Dr. Schaefer was Acting Director of the USGS from October of 1997 to February of 1998. He previously served for three years as Assistant Director for Environment in the White House Office of Science and Technology Policy, where he was responsible for a variety of environmental science, technology, and education issues.
From 1989 to 1993, he served as senior staff associate and director of the Washington Office of the Carnegie Commission on Science, Technology, and Government, an activity of the Carnegie Corporation of New York.

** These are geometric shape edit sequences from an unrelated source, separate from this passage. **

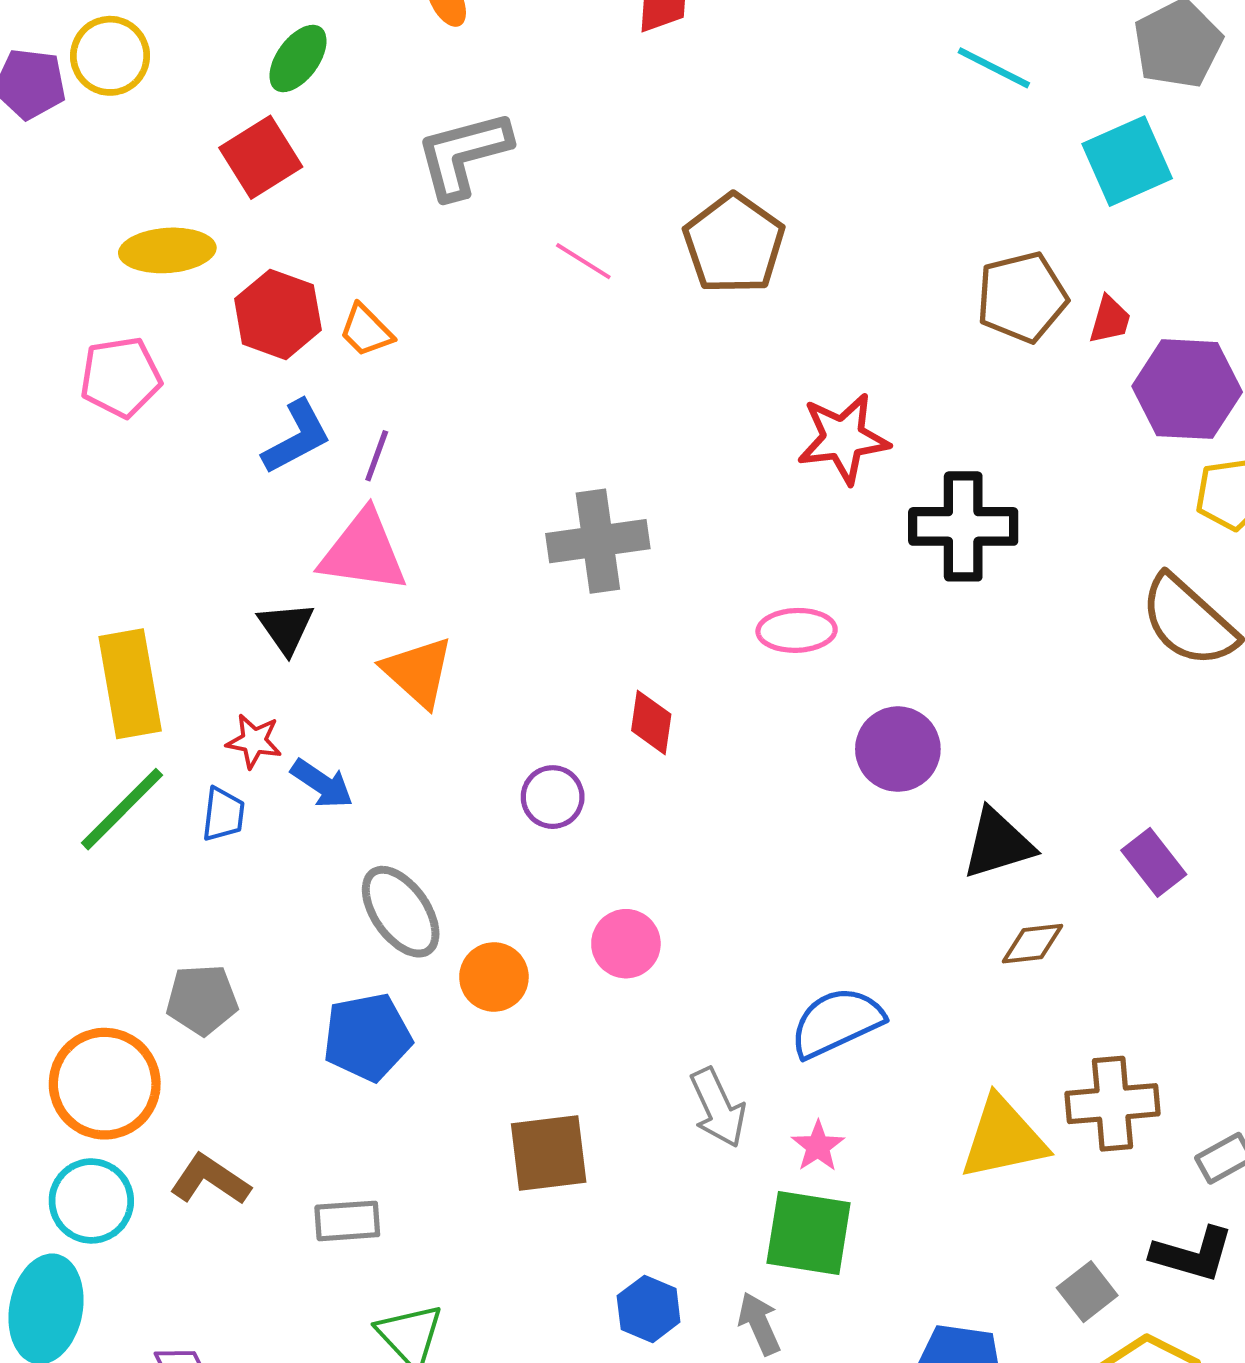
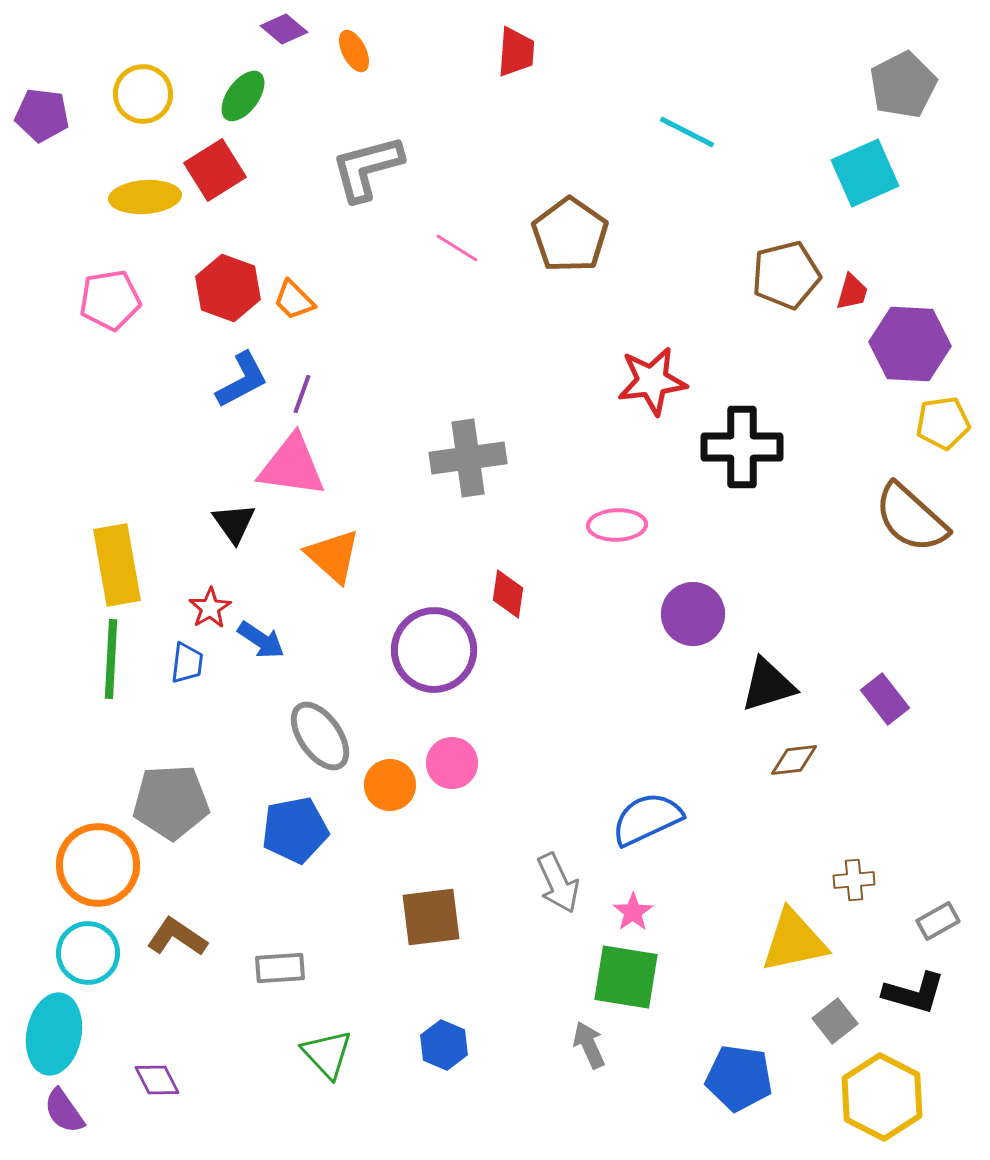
yellow circle: (110, 56) -> (143, 94), moved
cyan line: (994, 68) -> (687, 132), moved
yellow ellipse: (167, 250) -> (145, 197), moved
pink pentagon: (121, 377) -> (110, 300), moved
red star: (254, 741) -> (210, 608), turned 30
purple circle: (553, 797) -> (434, 650), size x1.8
green line: (122, 809) -> (111, 659), turned -42
pink circle: (626, 944) -> (452, 763), moved
gray pentagon: (202, 1000) -> (171, 802), size x1.4
brown cross: (1113, 1104) -> (854, 880), size x0.6
yellow triangle: (1003, 1138) -> (794, 941), moved
blue hexagon: (649, 1309) -> (444, 1045), moved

While with Carnegie he contributed to a number of studies related to U.S. environmental and science policy. He was a staff member at the congressional Office of Technology Assessment (OTA) from 1987 to 1989, first as a congressional science fellow and then as director of OTA's study of the effects of toxic substances on the nervous system. For five years beginning in 1988, he taught an environmental policy seminar for Stanford University's Stanford in Washington program. A biologist by training, he received a B.A. (Zoology and Botany) from the University of Washington, and Ph.D. (Neurosciences) from Stanford University. After completing his undergraduate degree in 1977, he worked for five years in the U.S. Environmental Protection Agency's Office of Research and Development.